O terminal fica em terreno dedicado na Vila Operária, isolado do fluxo de carga do complexo portuário. O ciclo de ônibus entre o cais e o terminal usa vias distintas na ida e na volta — sem cruzamento entre quem chega e quem parte.

Endereço próprio, acessos segregados e uma cidade-destino inteira em raio curto. É essa geografia que sustenta a tese de hub.
| A partir do terminal | Distância |
|---|---|
| Aeroporto Internacional de Navegantes | 4 km |
| Centro histórico | 2 km |
| Praia Brava e Cabeçudas | 3 km |
| Rede hoteleira | 4 km |
Praticamente nenhum porto-base brasileiro tem aeroporto internacional a quatro quilômetros do terminal.
O compromisso assumido com armadores, Polícia Federal, Receita Federal e autoridade portuária é ter a estrutura concluída e vistoriada antes da primeira escala. Todo o planejamento foi construído de trás para frente, a partir dessa data.
Entre a conclusão da estrutura e o primeiro passageiro existem doze dias. Foi por isso que o partido de projeto é modular — a velocidade de montagem não é preferência estética, é requisito de calendário.
Fila desenhada, assento para esperar, banheiro dimensionado, sala de família e ambulatório. O passageiro de porto-base passa horas em terra antes de embarcar — e essas horas passam a ser parte do produto, não um custo a suportar.
Área própria e permanente para Polícia Federal e Receita Federal, salas para as empresas, sala de comando compartilhada entre SETUR, Porto e PF. Sem montagem e desmontagem a cada escala.
Estrutura própria é o que permite negociar ciclos de 7 a 14 noites, ampliar a carteira de armadores para além dos que já operam e medir, pela primeira vez, o que o passageiro efetivamente gasta na cidade.
Terminal é infraestrutura, e infraestrutura não gera gasto sozinha. Quem gera é a experiência das horas em que a pessoa está na cidade. O terminal cria a condição — a permanência se constrói em terra, com o setor privado junto.

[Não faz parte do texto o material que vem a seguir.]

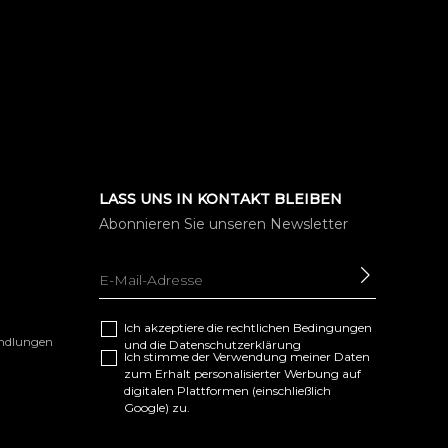
LASS UNS IN KONTAKT BLEIBEN
Abonnieren Sie unseren Newsletter
SENDEN
Ich akzeptiere die
rechtlichen Bedingungen
andlungen
und die
Datenschutzerklärung
Ich stimme der Verwendung meiner Daten
zum Erhalt personalisierter Werbung auf
digitalen Plattformen (einschließlich
Google) zu.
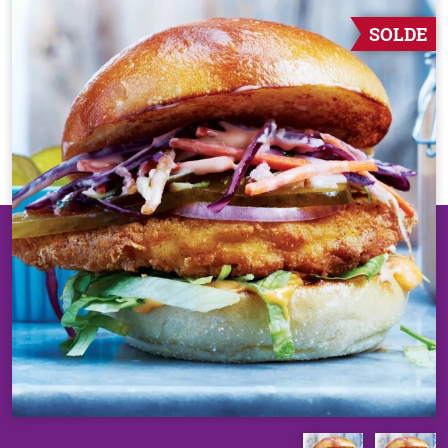
SOLDE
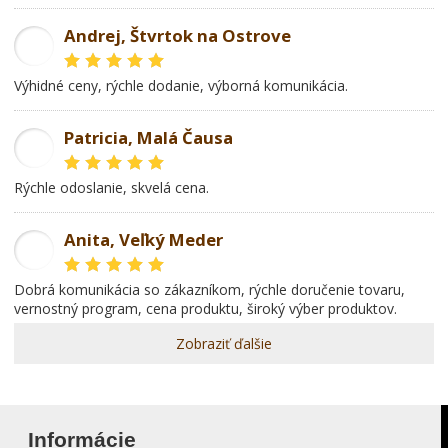
Andrej, Štvrtok na Ostrove
AD
Výhidné ceny, rýchle dodanie, výborná komunikácia.
Patricia, Malá Čausa
PR
rýchle odoslanie, skvelá cena.
Anita, Veľký Meder
AL
dobrá komunikácia so zákazníkom, rýchle doručenie tovaru,
vernostný program, cena produktu, široký výber produktov.
Zobraziť ďalšie
Informácie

O passageiro que embarca em Itajaí pode pousar e estar no terminal em minutos — e, nas horas que antecedem o navio, atravessar a cidade inteira a pé ou em traslado curto. São poucos os portos-base do país que conseguem prometer as duas coisas ao mesmo tempo.
Em 25 de novembro de 2026, o primeiro navio da temporada encosta em Itajaí — e o passageiro será recebido em terminal próprio, projetado com quem opera, para o que a cidade faz. A partir dali, Itajaí deixa de ser um bom porto-base improvisado e passa a ser um porto-base estruturado da América do Sul.